*Supplied information*.
___
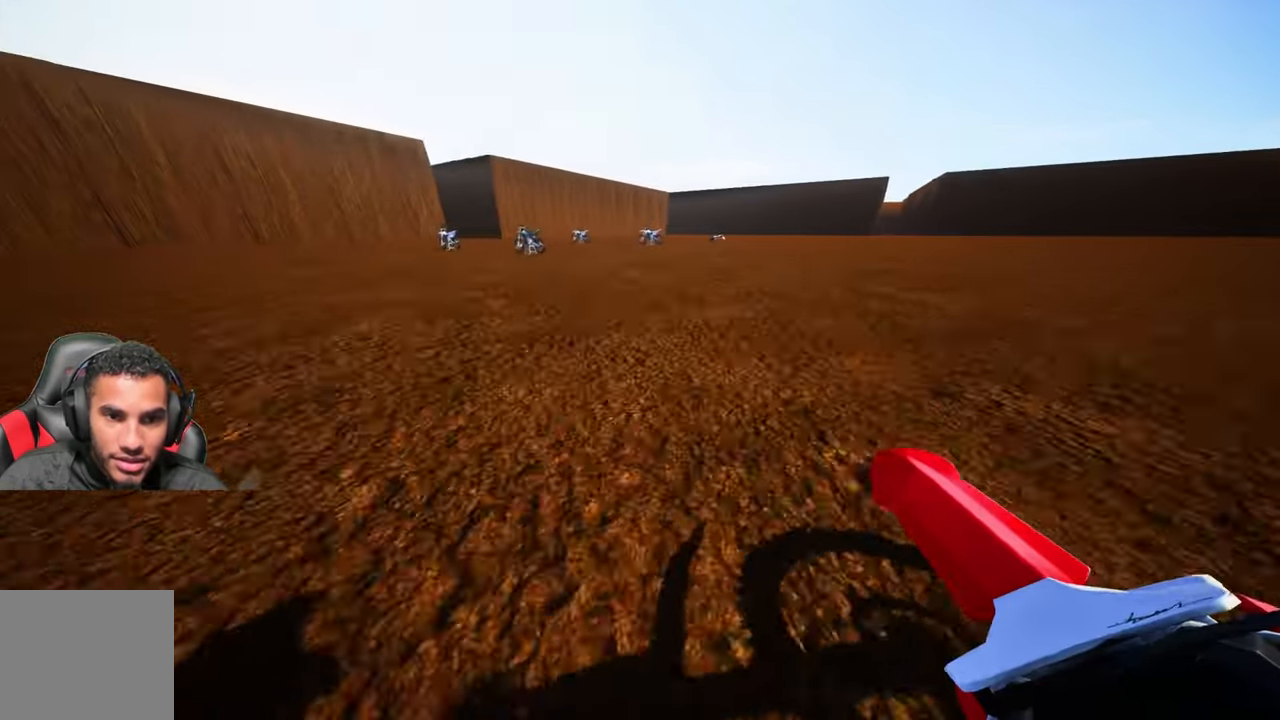
{"buttons": ["R2"], "left_stick": "up-left", "right_stick": "center", "events": [[83, "R3", "up"], [117, "R2", "up"], [183, "R2", "down"]]}
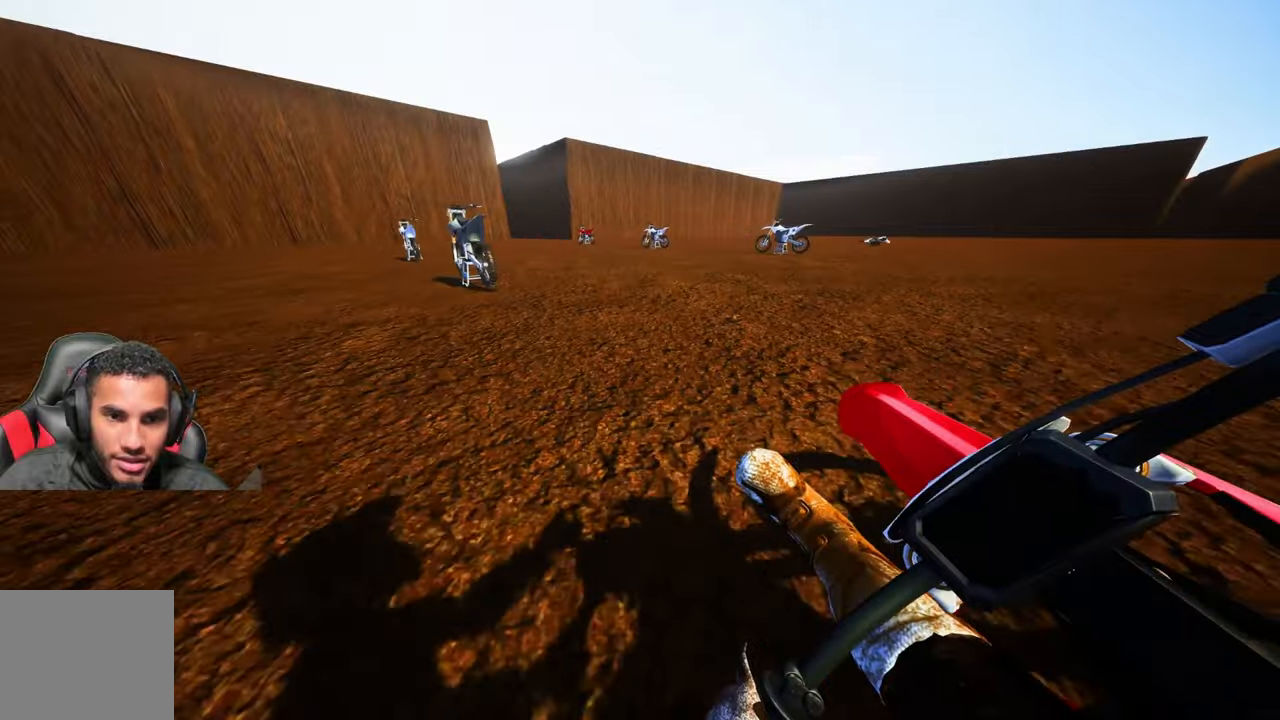
{"buttons": [], "left_stick": "up", "right_stick": "center", "events": [[300, "R2", "up"], [450, "left_stick", "up"]]}
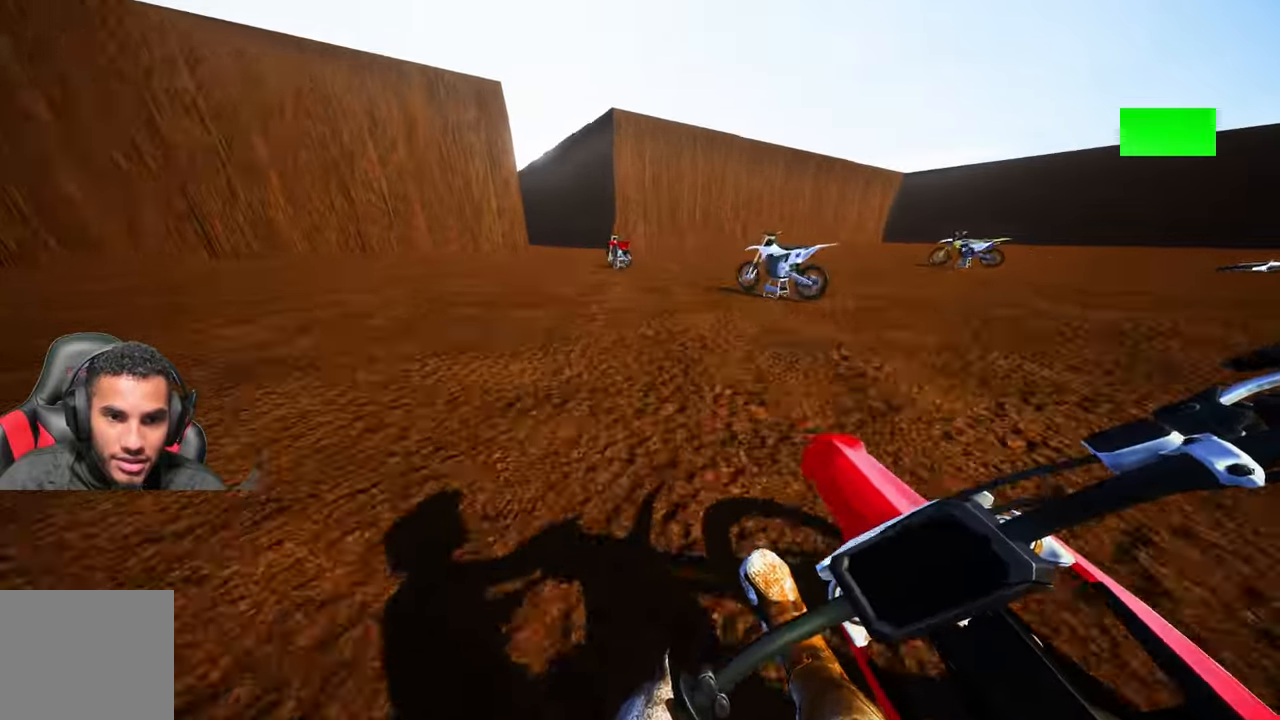
{"buttons": ["L2"], "left_stick": "up", "right_stick": "down-left", "events": [[67, "L2", "down"], [84, "right_stick", "down-left"]]}
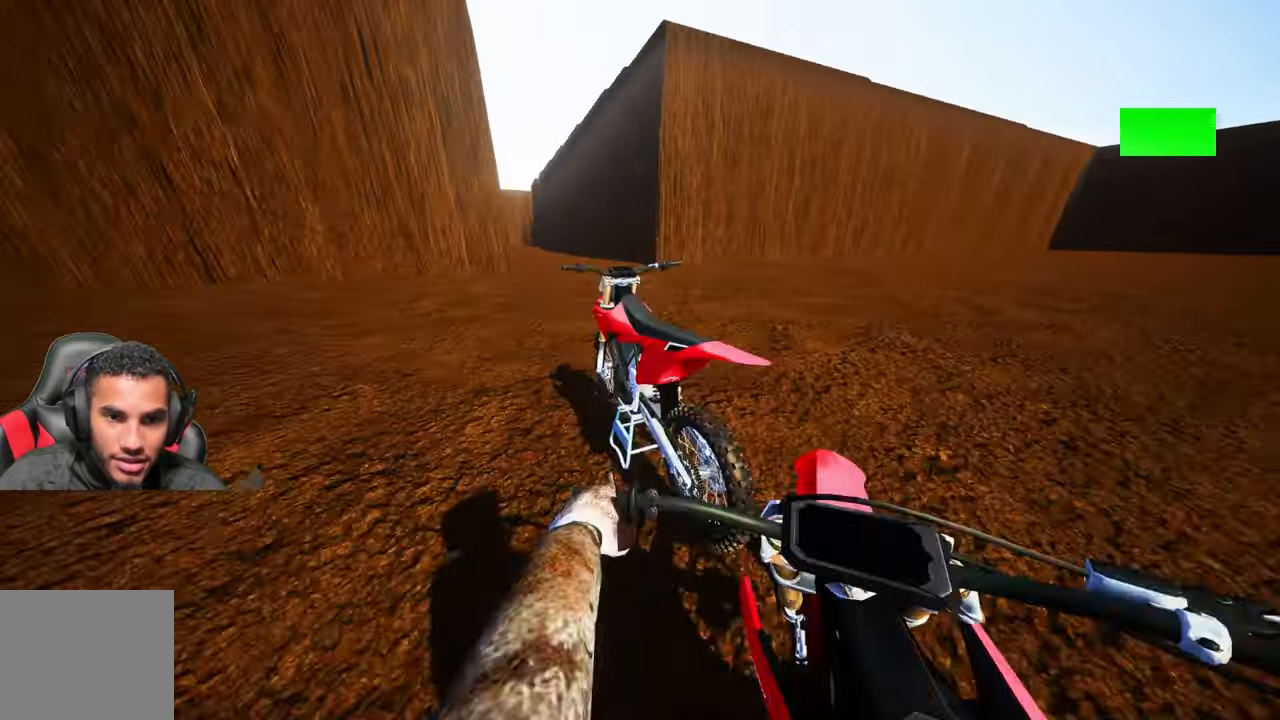
{"buttons": [], "left_stick": "center", "right_stick": "center", "events": [[117, "L2", "up"], [167, "right_stick", "center"], [217, "left_stick", "center"]]}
___
*Instructions to follow*. Without the pictures, repeat the listing word for word.

*Written answer*.
{"buttons": ["R2"], "left_stick": "up-left", "right_stick": "center", "events": [[83, "R3", "up"], [117, "R2", "up"], [183, "R2", "down"]]}
{"buttons": [], "left_stick": "up", "right_stick": "center", "events": [[300, "R2", "up"], [450, "left_stick", "up"]]}
{"buttons": ["L2"], "left_stick": "up", "right_stick": "down-left", "events": [[67, "L2", "down"], [84, "right_stick", "down-left"]]}
{"buttons": [], "left_stick": "center", "right_stick": "center", "events": [[117, "L2", "up"], [167, "right_stick", "center"], [217, "left_stick", "center"]]}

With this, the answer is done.